梯子を登り終えて屋根裏に着くと、胸ポケットをつかんでいた力がふっと緩められる。怖かったのかと問いかけておちょくれば、また楽しい会話ができるかもしれないが、流石にかわいそうなのでやめておく。
屋根裏部屋までなんとかたどり着く。壁を伝い、手さぐりに電灯を探し当てて灯りをつける。
「ほこりっぽいな……」
彼女は胸ポケットの中から顔をのぞかせながら、彼女は言う。
「ええ、まあ。普段から物置程度にしか使っていないので、掃除もめったにしませんから」
うす暗く、掃除をしていなくてほこりっぽい。当然ネズミの1匹や2匹は出るし、それだけでネコが好むには十分な条件だろう
「スチュワート」
ボクは灯りの届かない暗がりに呼びかけるが、答えは帰ってこない。
「スチュワート!」
もう少し大きな声で呼びかけてみる。今度は暗がりの向こうで何かがうごめく気配がある。しかし、やはり返事はない。
「仕方ないな……」
ボクはズボンのポケットの中から、スチュワート用の餌が入った小袋を取り出す。
……ガサガサガサ。
部屋中に響くように音を立てる。
「ナァー」
餌袋の音に反応し、暗闇の向こうから黄色に光る二つの目がこちらをじっと見つめてくる。
「ほら、これやるからこっちにきなさい」
ボクの言葉の意味を理解してか、それとも餌に釣られてか、恐らく後者だと思うが、スチュワートは暗がりから灯りの届く範囲に姿を現した。

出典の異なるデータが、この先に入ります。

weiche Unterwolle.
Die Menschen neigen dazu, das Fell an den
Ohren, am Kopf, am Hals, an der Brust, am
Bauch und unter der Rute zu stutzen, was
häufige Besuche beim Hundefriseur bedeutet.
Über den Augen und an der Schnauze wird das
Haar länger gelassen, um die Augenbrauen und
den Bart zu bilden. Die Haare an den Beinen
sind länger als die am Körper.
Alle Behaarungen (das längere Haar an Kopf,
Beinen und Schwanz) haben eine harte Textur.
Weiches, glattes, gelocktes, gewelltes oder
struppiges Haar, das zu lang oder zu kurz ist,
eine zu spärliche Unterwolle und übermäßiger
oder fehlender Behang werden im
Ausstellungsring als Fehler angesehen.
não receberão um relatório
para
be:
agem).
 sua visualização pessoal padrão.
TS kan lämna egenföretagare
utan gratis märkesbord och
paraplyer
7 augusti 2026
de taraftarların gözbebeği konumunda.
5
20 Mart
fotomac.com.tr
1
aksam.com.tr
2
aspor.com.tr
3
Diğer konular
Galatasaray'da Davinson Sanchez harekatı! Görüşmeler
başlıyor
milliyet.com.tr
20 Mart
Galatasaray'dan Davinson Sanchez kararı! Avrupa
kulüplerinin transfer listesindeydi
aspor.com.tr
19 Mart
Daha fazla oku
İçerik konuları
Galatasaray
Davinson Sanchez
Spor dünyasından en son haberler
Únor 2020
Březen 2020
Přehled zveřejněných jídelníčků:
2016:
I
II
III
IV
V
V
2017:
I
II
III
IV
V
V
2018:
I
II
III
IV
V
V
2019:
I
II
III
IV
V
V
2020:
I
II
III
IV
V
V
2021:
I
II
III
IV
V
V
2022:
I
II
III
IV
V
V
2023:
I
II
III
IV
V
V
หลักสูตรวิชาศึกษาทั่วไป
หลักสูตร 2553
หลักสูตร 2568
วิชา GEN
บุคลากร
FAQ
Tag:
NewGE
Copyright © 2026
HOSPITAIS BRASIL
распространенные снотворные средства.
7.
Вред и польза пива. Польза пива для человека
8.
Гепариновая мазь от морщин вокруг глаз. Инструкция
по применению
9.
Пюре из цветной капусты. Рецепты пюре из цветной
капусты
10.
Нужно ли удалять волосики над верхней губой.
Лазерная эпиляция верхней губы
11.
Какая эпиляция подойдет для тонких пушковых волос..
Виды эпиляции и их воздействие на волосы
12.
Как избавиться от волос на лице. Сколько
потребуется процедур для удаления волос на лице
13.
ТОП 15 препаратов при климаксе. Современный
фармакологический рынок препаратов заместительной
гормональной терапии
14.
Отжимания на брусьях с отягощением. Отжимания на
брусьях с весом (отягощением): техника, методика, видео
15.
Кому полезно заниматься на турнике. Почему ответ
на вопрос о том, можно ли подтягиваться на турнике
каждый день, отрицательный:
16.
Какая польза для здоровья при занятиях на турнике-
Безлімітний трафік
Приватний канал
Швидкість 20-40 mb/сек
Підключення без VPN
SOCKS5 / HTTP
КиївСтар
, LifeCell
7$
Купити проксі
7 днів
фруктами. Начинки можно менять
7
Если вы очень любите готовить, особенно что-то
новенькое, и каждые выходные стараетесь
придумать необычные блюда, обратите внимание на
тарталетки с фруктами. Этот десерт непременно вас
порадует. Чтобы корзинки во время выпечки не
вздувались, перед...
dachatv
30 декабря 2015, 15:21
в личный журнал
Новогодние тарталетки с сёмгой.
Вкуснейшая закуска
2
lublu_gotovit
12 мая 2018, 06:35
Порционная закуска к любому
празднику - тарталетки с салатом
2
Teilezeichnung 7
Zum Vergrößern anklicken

彼は足元にじゃれつきながらひっかき、目当ての物を要求している。
「はいはい。今やるから。それにしてもお前、またずいぶん汚れたね」
彼の毛は外を出歩いていたせいか少し湿り、泥もついていた。
その状態でほこりっぽい部屋に入ってしまったのだから、それはもうなかなか大した汚れっぷりだった。
「本当にアンドロイドなのか? ……こんな汚いのが」
石渡さんの問いかけに、ボクは苦笑で返すほかになかった。